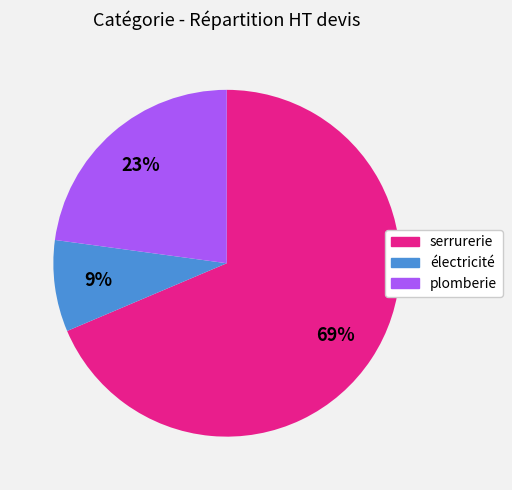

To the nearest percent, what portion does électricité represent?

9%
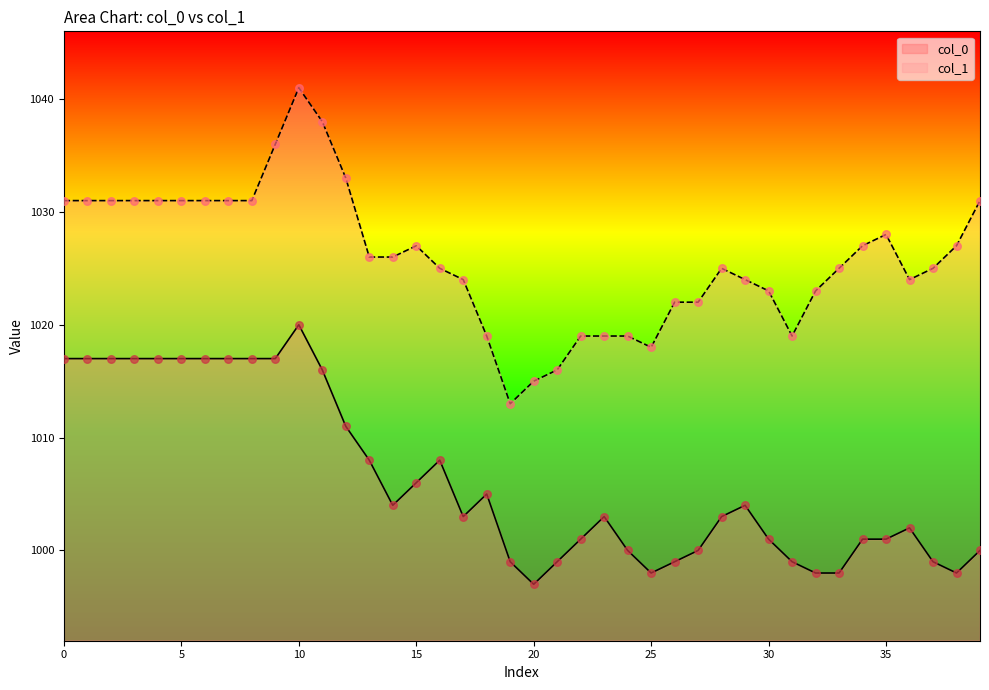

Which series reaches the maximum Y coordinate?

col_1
....
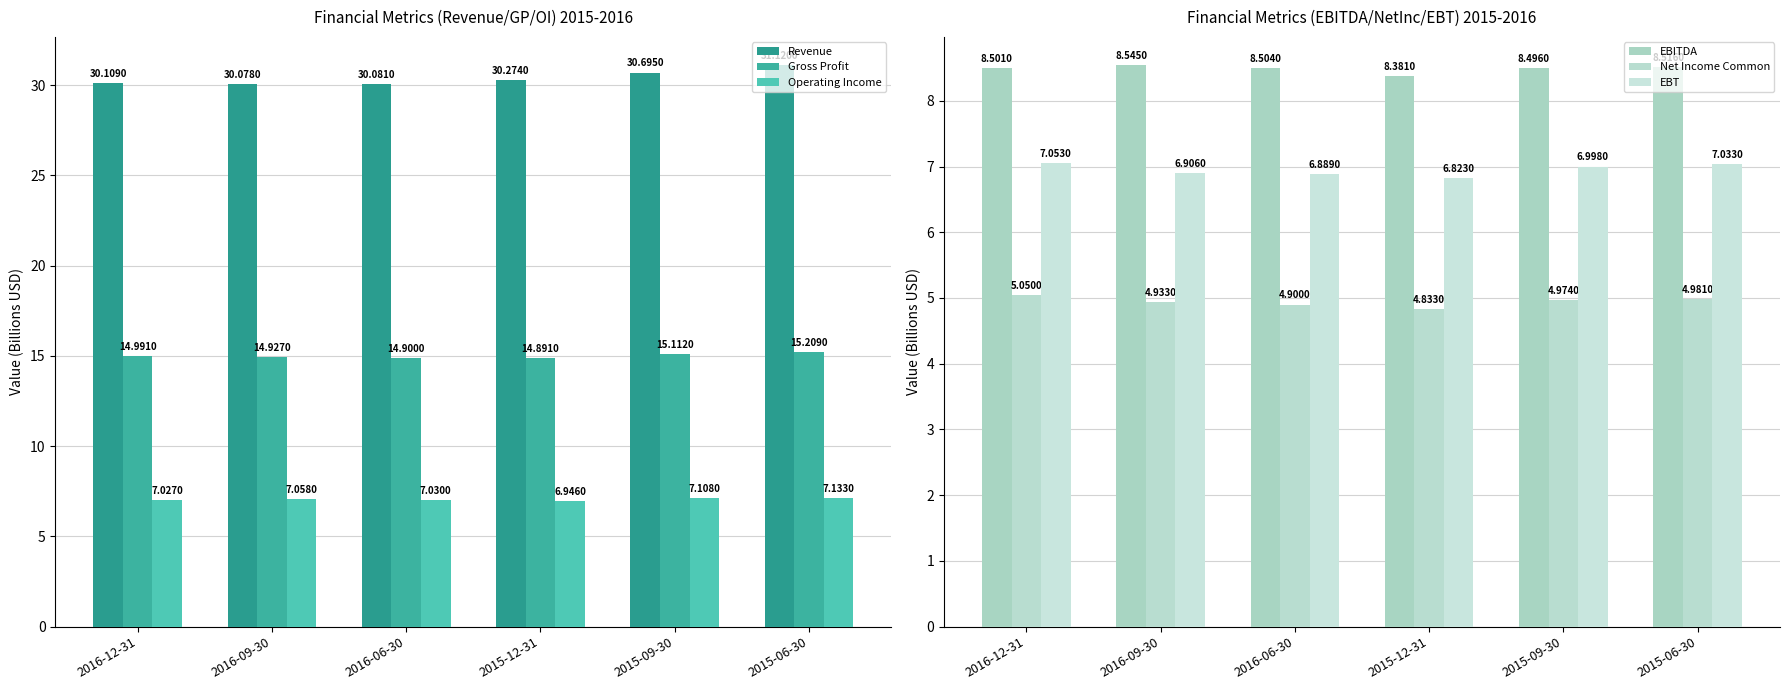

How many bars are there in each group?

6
....
● Exercise objective
Output the records from the line containing "To the nearest" through the line containing "Which series reaches", both included, as a Markdown table with the columns Row and Line, numbering each row and skipping blank lines. Leave the pictures out of the table.

● Written answer
| Row | Line |
|---|---|
| 1 | To the nearest percent, what portion does électricité represent? |
| 2 | 9% |
| 3 | Which series reaches the maximum Y coordinate? |